:: Given exercise ::
Can you render the records from the line containing "locality: Smaa krat i Fjaldsiden, Bíldídalúr." through the end of the records as a Markdown table with the columns Row and Line, leaving out blank lines?

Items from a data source
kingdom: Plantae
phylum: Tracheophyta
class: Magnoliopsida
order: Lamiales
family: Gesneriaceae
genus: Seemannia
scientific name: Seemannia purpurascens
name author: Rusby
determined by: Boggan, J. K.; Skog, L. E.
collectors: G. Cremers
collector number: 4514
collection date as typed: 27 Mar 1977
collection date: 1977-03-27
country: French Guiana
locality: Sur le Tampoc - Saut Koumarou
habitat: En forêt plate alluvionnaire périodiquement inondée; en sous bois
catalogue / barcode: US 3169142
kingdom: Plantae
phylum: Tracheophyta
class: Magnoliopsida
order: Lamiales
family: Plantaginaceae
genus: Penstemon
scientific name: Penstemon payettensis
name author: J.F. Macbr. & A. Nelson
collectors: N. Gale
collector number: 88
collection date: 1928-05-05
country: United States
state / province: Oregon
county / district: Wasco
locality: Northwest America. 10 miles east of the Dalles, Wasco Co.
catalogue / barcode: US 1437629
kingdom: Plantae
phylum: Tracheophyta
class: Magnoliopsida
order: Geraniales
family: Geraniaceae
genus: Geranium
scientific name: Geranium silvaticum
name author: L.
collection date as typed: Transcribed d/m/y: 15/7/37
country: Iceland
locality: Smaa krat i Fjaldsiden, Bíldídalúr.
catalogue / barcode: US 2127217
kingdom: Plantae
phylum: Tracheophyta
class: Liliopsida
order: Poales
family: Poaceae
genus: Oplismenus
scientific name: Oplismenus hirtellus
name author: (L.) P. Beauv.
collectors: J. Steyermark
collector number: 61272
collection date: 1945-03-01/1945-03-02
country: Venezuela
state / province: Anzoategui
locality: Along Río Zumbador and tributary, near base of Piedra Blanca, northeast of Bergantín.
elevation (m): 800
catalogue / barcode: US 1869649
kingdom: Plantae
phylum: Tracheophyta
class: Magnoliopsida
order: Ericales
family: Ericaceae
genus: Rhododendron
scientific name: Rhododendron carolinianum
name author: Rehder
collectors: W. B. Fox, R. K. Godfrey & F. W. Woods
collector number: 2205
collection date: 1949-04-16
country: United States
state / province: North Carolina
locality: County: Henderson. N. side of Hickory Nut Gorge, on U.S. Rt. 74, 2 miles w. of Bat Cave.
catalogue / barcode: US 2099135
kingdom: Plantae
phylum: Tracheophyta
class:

:: The answer ::
| Row | Line |
|---|---|
| 1 | locality: Smaa krat i Fjaldsiden, Bíldídalúr. |
| 2 | catalogue / barcode: US 2127217 |
| 3 | kingdom: Plantae |
| 4 | phylum: Tracheophyta |
| 5 | class: Liliopsida |
| 6 | order: Poales |
| 7 | family: Poaceae |
| 8 | genus: Oplismenus |
| 9 | scientific name: Oplismenus hirtellus |
| 10 | name author: (L.) P. Beauv. |
| 11 | collectors: J. Steyermark |
| 12 | collector number: 61272 |
| 13 | collection date: 1945-03-01/1945-03-02 |
| 14 | country: Venezuela |
| 15 | state / province: Anzoategui |
| 16 | locality: Along Río Zumbador and tributary, near base of Piedra Blanca, northeast of Bergantín. |
| 17 | elevation (m): 800 |
| 18 | catalogue / barcode: US 1869649 |
| 19 | kingdom: Plantae |
| 20 | phylum: Tracheophyta |
| 21 | class: Magnoliopsida |
| 22 | order: Ericales |
| 23 | family: Ericaceae |
| 24 | genus: Rhododendron |
| 25 | scientific name: Rhododendron carolinianum |
| 26 | name author: Rehder |
| 27 | collectors: W. B. Fox, R. K. Godfrey & F. W. Woods |
| 28 | collector number: 2205 |
| 29 | collection date: 1949-04-16 |
| 30 | country: United States |
| 31 | state / province: North Carolina |
| 32 | locality: County: Henderson. N. side of Hickory Nut Gorge, on U.S. Rt. 74, 2 miles w. of Bat Cave. |
| 33 | catalogue / barcode: US 2099135 |
| 34 | kingdom: Plantae |
| 35 | phylum: Tracheophyta |
| 36 | class: |